Saturday, September 29, 2012

I Came This Way

NB: The first three embedded links below are better than my post. Click on them.

Six days later, I completed the first season of Homeland. I am proud and disgusted by this feat. This television show has inspired me to return to this blog and more importantly, to challenge myself to articulate the challenges, joys, and small moments of living successfully and (dare I say it) happily with a mood disorder. These adverbs have been a long time coming, which perhaps is what makes watching Homeland so empowering and vindicating. The Internet is full of haters who claim not to relate with Carrie Mathison (or, for that matter, with Mindy Kaling in her new sitcom, and this is awesome), but I empathize so fully with her that watching Homeland feels self-congratulatory at times. As a teenager, I felt a similar relief/elation/joy/inspiration when I first read "The Namesake" - when Lahiri wrote about the protagonist's wife, I felt that she could have been writing about me. I am self-aggrandizing enough to believe that if I keep writing, someday I can create a Moushimi, or a Carrie, or a Mindy that some bipolar or Indian or smart or chubby or Portland-born or outdoor loving or stubborn or confused or empathic young woman will hold close to and be comforted and think wow, that author knows me. I came this way, and she came this way, too.

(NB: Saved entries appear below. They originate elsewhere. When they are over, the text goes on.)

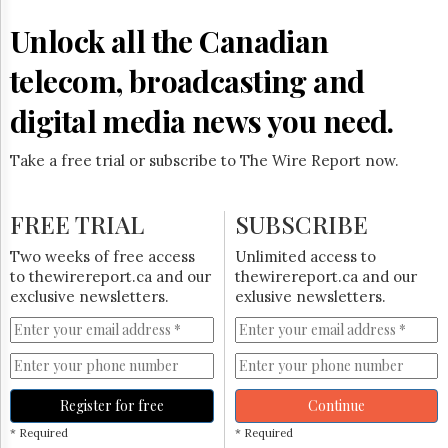
Reuse
&
Unlock all the Canadian
Permissions
telecom, broadcasting and
The
Hill
digital media news you need.
Times
Parliament
Take a free trial or subscribe to The Wire Report now.
Now
The
Lobby
FREE TRIAL
SUBSCRIBE
Monitor
HTCareers
Two weeks of free access
Unlimited access to
to thewirereport.ca and our
thewirereport.ca and our
Subscribe
exclusive newsletters.
exlusive newsletters.
Login
Free
Trial
Register for free
Continue
* Required
* Required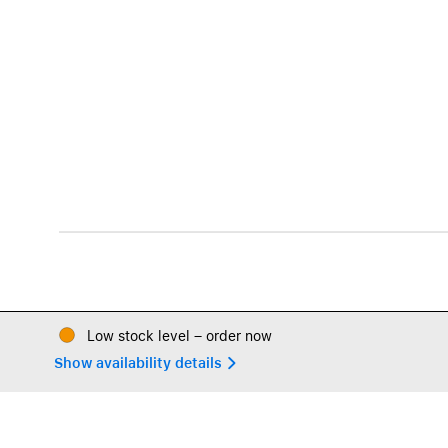
Low stock level – order now
Show availability details 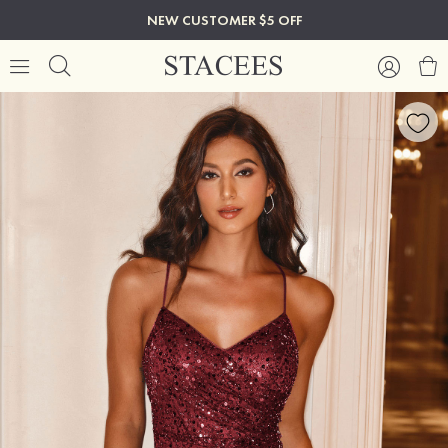
NEW CUSTOMER $5 OFF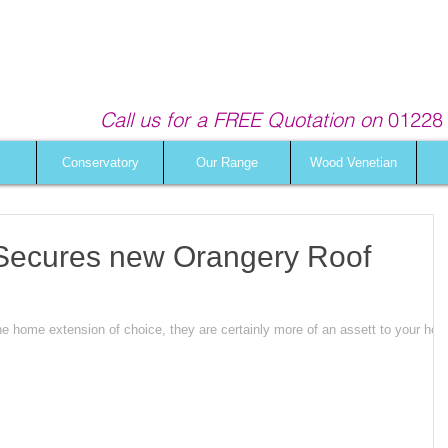
Call us for a FREE Quotation on
01228 
Conservatory
Our Range
Wood Venetian
s Secures new Orangery Roof
he home extension of choice, they are certainly more of an assett to your ho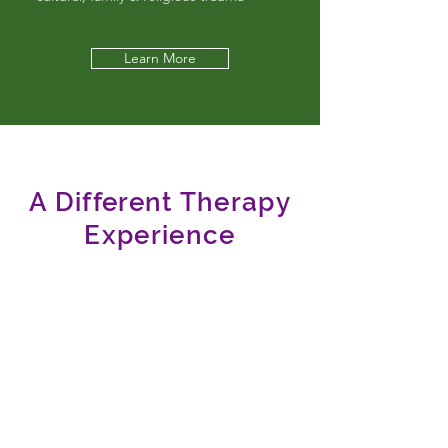
Learn More
A Different Therapy
Experience
You deserve support in finding your most
authentic YOU.
I get it; you're used to handling things on
your own in just about every other aspect of
life. But there is something especially
vulnerable about intimacy issues. You and
your partner(s) may be just starting to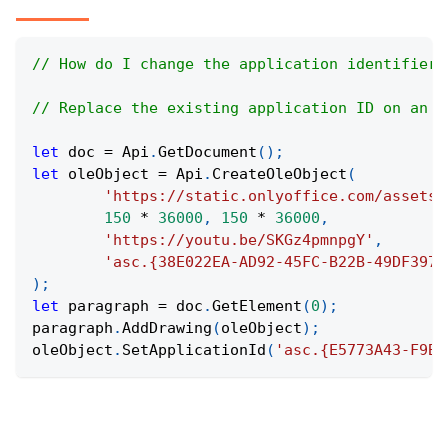
// How do I change the application identifier 
// Replace the existing application ID on an O
let
 doc 
=
Api
.
GetDocument
(
)
;
let
 oleObject 
=
Api
.
CreateOleObject
(
'https://static.onlyoffice.com/assets/
150
*
36000
,
150
*
36000
,
'https://youtu.be/SKGz4pmnpgY'
,
'asc.{38E022EA-AD92-45FC-B22B-49DF3974
)
;
let
 paragraph 
=
 doc
.
GetElement
(
0
)
;
paragraph
.
AddDrawing
(
oleObject
)
;
oleObject
.
SetApplicationId
(
'asc.{E5773A43-F9B3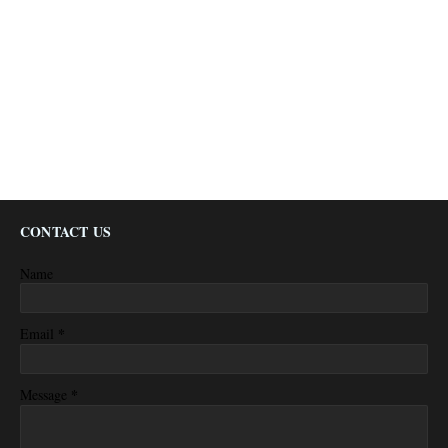
CONTACT US
Name
*
Email
*
Message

I am now hurriedly trying to find a new best friend with Showtime so that I can catch the Season 2 premiere tomorrow.  Before that, here are three things I want to see/see more of in the upcoming season:

I want Carrie to get a psychologist. Lots of Internet people think that Carrie's desire and ability to treat her illness solely with family-prescribed medication (or other medical choices) is disingenuous, but I disagree. Many mental health patients go this route. It didn't work for me, and I am happier and more stable with a regimen of talk therapy and lifestyle changes (more on this later), but I don't have a problem with those who pop a pill, feel better, and may or may not deal with consequences of this choice later. However, I would love to see Carrie at least explore the option of non-medical help, particularly because her character is so strong, brave, and independent that I think this would be exceedingly hard for me. I know that it's probably tough for a CIA agent to have a confidential shrink, but the West Wing taught me that it can be done.

I want Carrie's support system to stay awesome. Some of the most beautiful moments of Season One involved Carrie's friends and family and their awesome, confused reactions to her diagnosis; Saul trying to take responsibility for her moods ("No, Saul. I came this way"), her sister's unfailing support and Carrie's acknowledgement of this, Virgil's loyalty and care, everything about her father..... but this is hard for Carrie. It's hard to have people who love her even when she's crazy, and I am sure it will be hard to interact with them when she feels less crazy. I hope that the supporting characters on this show stay supportive, flawed, and brilliantly acted, and that they are recognized as such.

I want Carrie's return to the workplace to suck. Carrie messed up, big time, and I want there to be repercussions with personal and professional relationships at work. Being bipolar sucks. Going crazy at works sucks. Let's talk about it.